Leave the pictures out and repeat the rest of the data below exactly.

## SOURCE MATERIAL
--
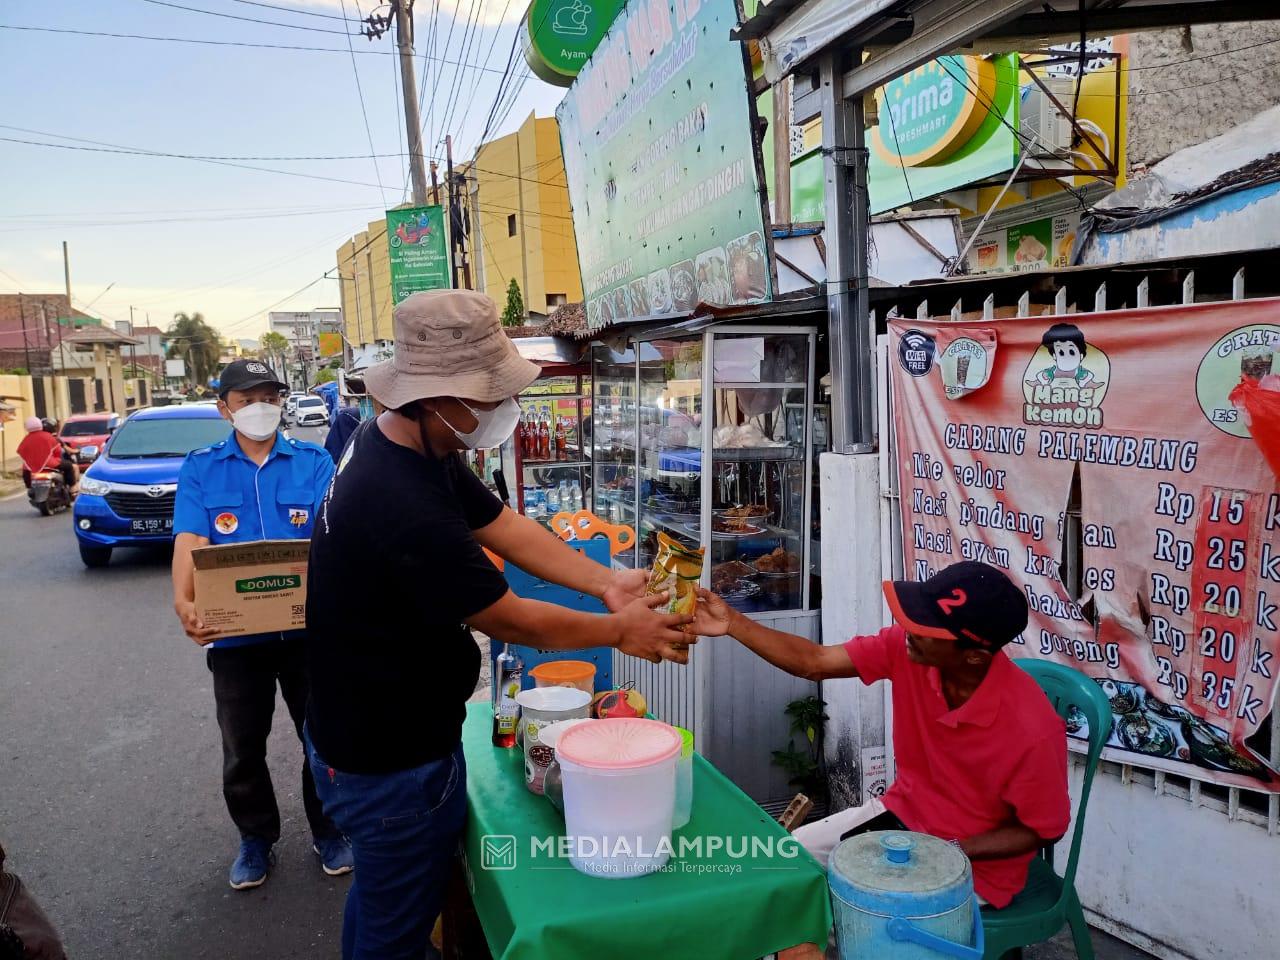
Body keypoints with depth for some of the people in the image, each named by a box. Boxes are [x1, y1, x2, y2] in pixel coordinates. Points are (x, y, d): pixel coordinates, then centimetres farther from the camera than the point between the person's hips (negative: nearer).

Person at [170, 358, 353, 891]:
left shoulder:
--
## SOLUTION TO THIS TASK
Body keypoints with depth for some of the people in the image, each named by a box. Boxes are [x1, y1, x2, y2] in pixel coordinates. Points are (x, y, d): pixel coordinates, then centimetres farther from the camera than the point between the person's hips (negative: nearer).

Person at [170, 358, 353, 891]:
left shoulder:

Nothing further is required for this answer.